This project demonstrates a retrieval-augmented question-answering (QA) system for sales data stored in Excel files. The system combines ChromaDB for efficient document retrieval, HuggingFace embeddings for text encoding, and GPT-J-6B for natural language responses. This setup allows users to query sales data in plain English and receive accurate, context-aware answers.
- Load and preprocess Excel files for sales data analysis.
- Create a vector store using ChromaDB for fast document retrieval.
- Generate human-like responses with GPT-J-6B.
- Modular and scalable Python architecture.
- Example interactions to demonstrate capabilities.
git clone https://github.com/abdulvahapmutlu/sales-data-qa.git
cd sales-data-qa
Ensure you have Python 3.8+ installed. Then, install the required libraries:
pip install -r requirements.txt
Place your Excel files in the data/
directory.
Execute the following command to start the application:
python src/app.py
You can interact with the chatbot by asking questions about your sales data, such as:
- "What is the total sales in the sales data?"

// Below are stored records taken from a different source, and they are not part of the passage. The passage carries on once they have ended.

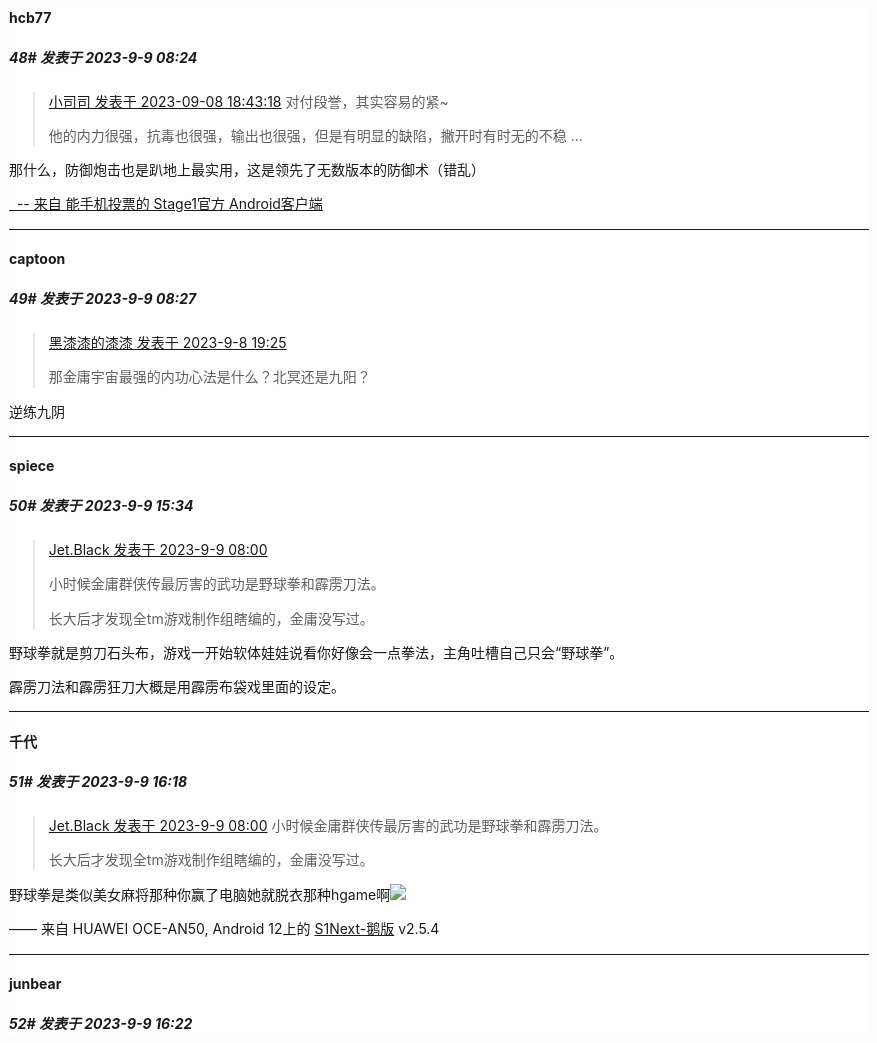 ####  hcb77  
##### 48#       发表于 2023-9-9 08:24

<blockquote><a href="httphttps://bbs.saraba1st.com/2b/forum.php?mod=redirect&amp;goto=findpost&amp;pid=62337279&amp;ptid=2151919" target="_blank">小司司 发表于 2023-09-08 18:43:18</a>
对付段誉，其实容易的紧~

他的内力很强，抗毒也很强，输出也很强，但是有明显的缺陷，撇开时有时无的不稳 ...</blockquote>那什么，防御炮击也是趴地上最实用，这是领先了无数版本的防御术（错乱）

[  -- 来自 能手机投票的 Stage1官方 Android客户端](https://www.coolapk.com/apk/140634)

*****

####  captoon  
##### 49#       发表于 2023-9-9 08:27

<blockquote><a href="httphttps://bbs.saraba1st.com/2b/forum.php?mod=redirect&amp;goto=findpost&amp;pid=62337645&amp;ptid=2151919" target="_blank">黑漆漆的漆漆 发表于 2023-9-8 19:25</a>

那金庸宇宙最强的内功心法是什么？北冥还是九阳？</blockquote>
逆练九阴

*****

####  spiece  
##### 50#       发表于 2023-9-9 15:34

<blockquote><a href="httphttps://bbs.saraba1st.com/2b/forum.php?mod=redirect&amp;goto=findpost&amp;pid=62342491&amp;ptid=2151919" target="_blank">Jet.Black 发表于 2023-9-9 08:00</a>

小时候金庸群侠传最厉害的武功是野球拳和霹雳刀法。

长大后才发现全tm游戏制作组瞎编的，金庸没写过。</blockquote>
野球拳就是剪刀石头布，游戏一开始软体娃娃说看你好像会一点拳法，主角吐槽自己只会“野球拳”。

霹雳刀法和霹雳狂刀大概是用霹雳布袋戏里面的设定。

*****

####  千代  
##### 51#       发表于 2023-9-9 16:18

<blockquote><a href="httphttps://bbs.saraba1st.com/2b/forum.php?mod=redirect&amp;goto=findpost&amp;pid=62342491&amp;ptid=2151919" target="_blank">Jet.Black 发表于 2023-9-9 08:00</a>
小时候金庸群侠传最厉害的武功是野球拳和霹雳刀法。

长大后才发现全tm游戏制作组瞎编的，金庸没写过。</blockquote>
野球拳是类似美女麻将那种你赢了电脑她就脱衣那种hgame啊<img src="https://static.saraba1st.com/image/smiley/face2017/047.png" referrerpolicy="no-referrer">

—— 来自 HUAWEI OCE-AN50, Android 12上的 [S1Next-鹅版](https://github.com/ykrank/S1-Next/releases) v2.5.4

*****

####  junbear  
##### 52#       发表于 2023-9-9 16:22
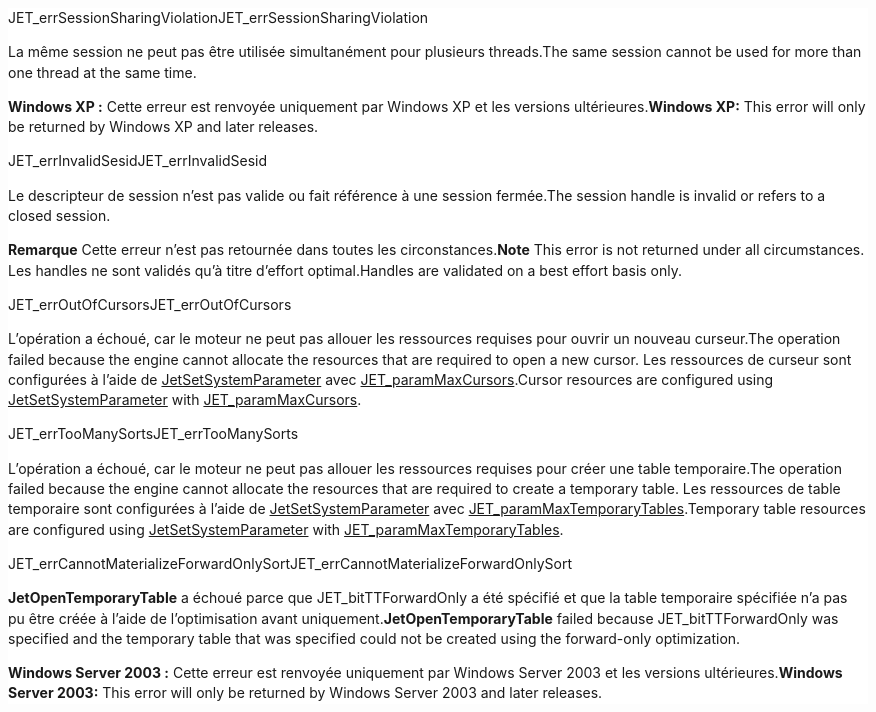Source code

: </tr>
<tr class="odd">
<td><p><span data-ttu-id="b2432-146">JET_errSessionSharingViolation</span><span class="sxs-lookup"><span data-stu-id="b2432-146">JET_errSessionSharingViolation</span></span></p></td>
<td><p><span data-ttu-id="b2432-147">La même session ne peut pas être utilisée simultanément pour plusieurs threads.</span><span class="sxs-lookup"><span data-stu-id="b2432-147">The same session cannot be used for more than one thread at the same time.</span></span></p>
<p><span data-ttu-id="b2432-148"><strong>Windows XP :</strong>  Cette erreur est renvoyée uniquement par Windows XP et les versions ultérieures.</span><span class="sxs-lookup"><span data-stu-id="b2432-148"><strong>Windows XP:</strong>  This error will only be returned by Windows XP and later releases.</span></span></p></td>
</tr>
<tr class="even">
<td><p><span data-ttu-id="b2432-149">JET_errInvalidSesid</span><span class="sxs-lookup"><span data-stu-id="b2432-149">JET_errInvalidSesid</span></span></p></td>
<td><p><span data-ttu-id="b2432-150">Le descripteur de session n’est pas valide ou fait référence à une session fermée.</span><span class="sxs-lookup"><span data-stu-id="b2432-150">The session handle is invalid or refers to a closed session.</span></span></p>
<p><span data-ttu-id="b2432-151"><strong>Remarque</strong>  Cette erreur n’est pas retournée dans toutes les circonstances.</span><span class="sxs-lookup"><span data-stu-id="b2432-151"><strong>Note</strong>  This error is not returned under all circumstances.</span></span> <span data-ttu-id="b2432-152">Les handles ne sont validés qu’à titre d’effort optimal.</span><span class="sxs-lookup"><span data-stu-id="b2432-152">Handles are validated on a best effort basis only.</span></span></p></td>
</tr>
<tr class="odd">
<td><p><span data-ttu-id="b2432-153">JET_errOutOfCursors</span><span class="sxs-lookup"><span data-stu-id="b2432-153">JET_errOutOfCursors</span></span></p></td>
<td><p><span data-ttu-id="b2432-154">L’opération a échoué, car le moteur ne peut pas allouer les ressources requises pour ouvrir un nouveau curseur.</span><span class="sxs-lookup"><span data-stu-id="b2432-154">The operation failed because the engine cannot allocate the resources that are required to open a new cursor.</span></span> <span data-ttu-id="b2432-155">Les ressources de curseur sont configurées à l’aide de <a href="gg294044(v=exchg.10).md">JetSetSystemParameter</a> avec <a href="gg269201(v=exchg.10).md">JET_paramMaxCursors</a>.</span><span class="sxs-lookup"><span data-stu-id="b2432-155">Cursor resources are configured using <a href="gg294044(v=exchg.10).md">JetSetSystemParameter</a> with <a href="gg269201(v=exchg.10).md">JET_paramMaxCursors</a>.</span></span></p></td>
</tr>
<tr class="even">
<td><p><span data-ttu-id="b2432-156">JET_errTooManySorts</span><span class="sxs-lookup"><span data-stu-id="b2432-156">JET_errTooManySorts</span></span></p></td>
<td><p><span data-ttu-id="b2432-157">L’opération a échoué, car le moteur ne peut pas allouer les ressources requises pour créer une table temporaire.</span><span class="sxs-lookup"><span data-stu-id="b2432-157">The operation failed because the engine cannot allocate the resources that are required to create a temporary table.</span></span> <span data-ttu-id="b2432-158">Les ressources de table temporaire sont configurées à l’aide de <a href="gg294044(v=exchg.10).md">JetSetSystemParameter</a> avec <a href="gg294140(v=exchg.10).md">JET_paramMaxTemporaryTables</a>.</span><span class="sxs-lookup"><span data-stu-id="b2432-158">Temporary table resources are configured using <a href="gg294044(v=exchg.10).md">JetSetSystemParameter</a> with <a href="gg294140(v=exchg.10).md">JET_paramMaxTemporaryTables</a>.</span></span></p></td>
</tr>
<tr class="odd">
<td><p><span data-ttu-id="b2432-159">JET_errCannotMaterializeForwardOnlySort</span><span class="sxs-lookup"><span data-stu-id="b2432-159">JET_errCannotMaterializeForwardOnlySort</span></span></p></td>
<td><p><span data-ttu-id="b2432-160"><strong>JetOpenTemporaryTable</strong> a échoué parce que JET_bitTTForwardOnly a été spécifié et que la table temporaire spécifiée n’a pas pu être créée à l’aide de l’optimisation avant uniquement.</span><span class="sxs-lookup"><span data-stu-id="b2432-160"><strong>JetOpenTemporaryTable</strong> failed because JET_bitTTForwardOnly was specified and the temporary table that was specified could not be created using the forward-only optimization.</span></span></p>
<p><span data-ttu-id="b2432-161"><strong>Windows Server 2003 :</strong>  Cette erreur est renvoyée uniquement par Windows Server 2003 et les versions ultérieures.</span><span class="sxs-lookup"><span data-stu-id="b2432-161"><strong>Windows Server 2003:</strong>  This error will only be returned by Windows Server 2003 and later releases.</span></span></p></td>
</tr>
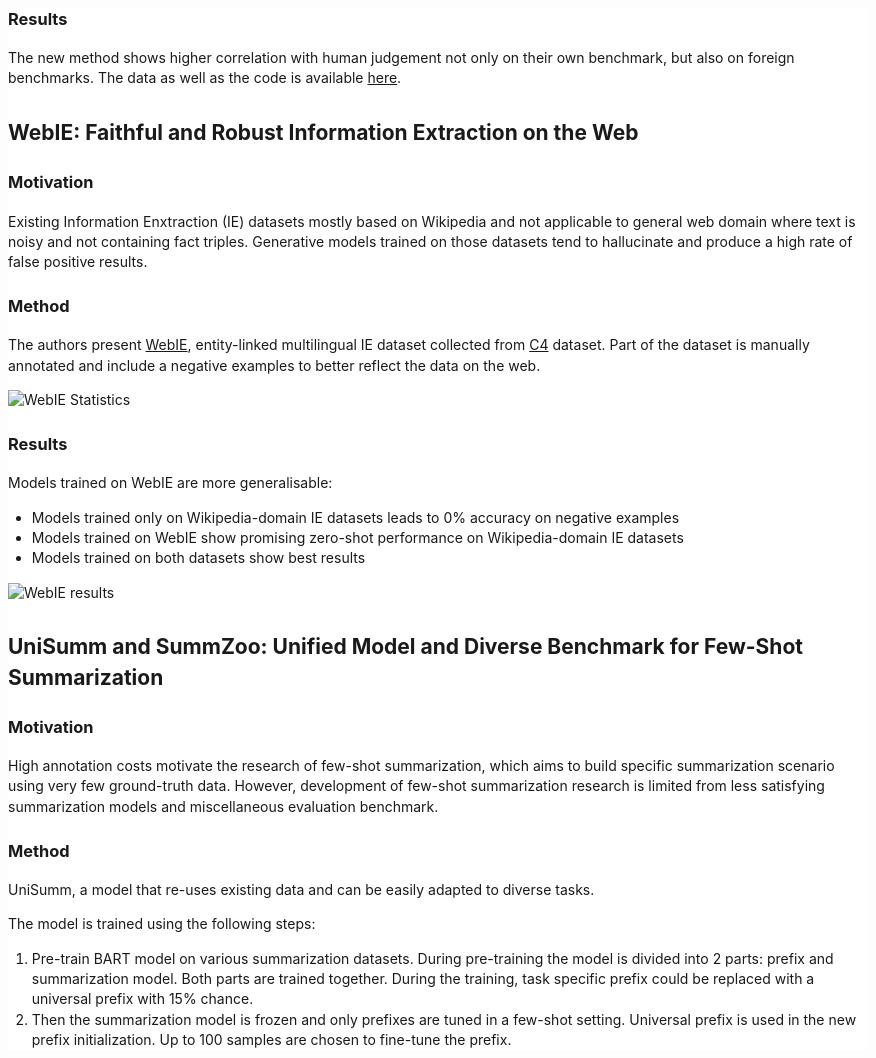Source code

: ### Results
The new method shows higher correlation with human judgement not only on their own benchmark, but also on foreign benchmarks.
The data as well as the code is available [here](https://github.com/Yao-Dou/LENS).


## WebIE: Faithful and Robust Information Extraction on the Web
### Motivation
Existing Information Enxtraction (IE) datasets mostly based on Wikipedia and not applicable to general web domain where text is noisy and not containing fact triples.
Generative models trained on those datasets tend to hallucinate and produce a high rate of false positive results.

### Method
The authors present [WebIE](https://github.com/amazon-science/WebIE), entity-linked multilingual IE dataset collected from [C4](https://huggingface.co/datasets/c4) dataset.
Part of the dataset is manually annotated and include a negative examples to better reflect the data on the web.

![WebIE Statistics](webie-statistics.png)

### Results
Models trained on WebIE are more generalisable:
* Models trained only on Wikipedia-domain IE datasets leads to 0% accuracy on negative examples
* Models trained on WebIE show promising zero-shot performance on Wikipedia-domain IE datasets
* Models trained on both datasets show best results

![WebIE results](webie-results.png)

## UniSumm and SummZoo: Unified Model and Diverse Benchmark for Few-Shot Summarization
### Motivation
High annotation costs motivate the research of few-shot summarization, which aims to build specific summarization scenario using very few ground-truth data.
However, development of few-shot summarization research is limited from less satisfying summarization models and miscellaneous evaluation benchmark.

### Method
UniSumm, a model that re-uses existing data and can be easily adapted to diverse tasks.

The model is trained using the following steps:
1. Pre-train BART model on various summarization datasets. During pre-training the model is divided into 2 parts: prefix and summarization model.
Both parts are trained together. During the training, task specific prefix could be replaced with a universal prefix with 15% chance.
2. Then the summarization model is frozen and only prefixes are tuned in a few-shot setting. Universal prefix is used in the new prefix initialization.
Up to 100 samples are chosen to fine-tune the prefix.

- "Can you provide a breakdown of sales by region?"
- The
data_loader.py
script loads and preprocesses Excel files to create a unified text column for retrieval.
chromadb_manager.py
manages the creation of vector stores and the addition of documents in batches.
model_initializer.py
initializes the GPT-J-6B model for generating responses.
retrieval_qa.py
defines the question-answering chain using LangChain components.
app.py
orchestrates all components and provides a user-friendly interface.
This project is licensed under the MIT License.
Feel free to submit pull requests or open issues for any suggestions or improvements.
- ChromaDB: For vector storage.
- HuggingFace: For providing state-of-the-art language models.
- LangChain: For seamless integration of retrieval-augmented generation pipelines.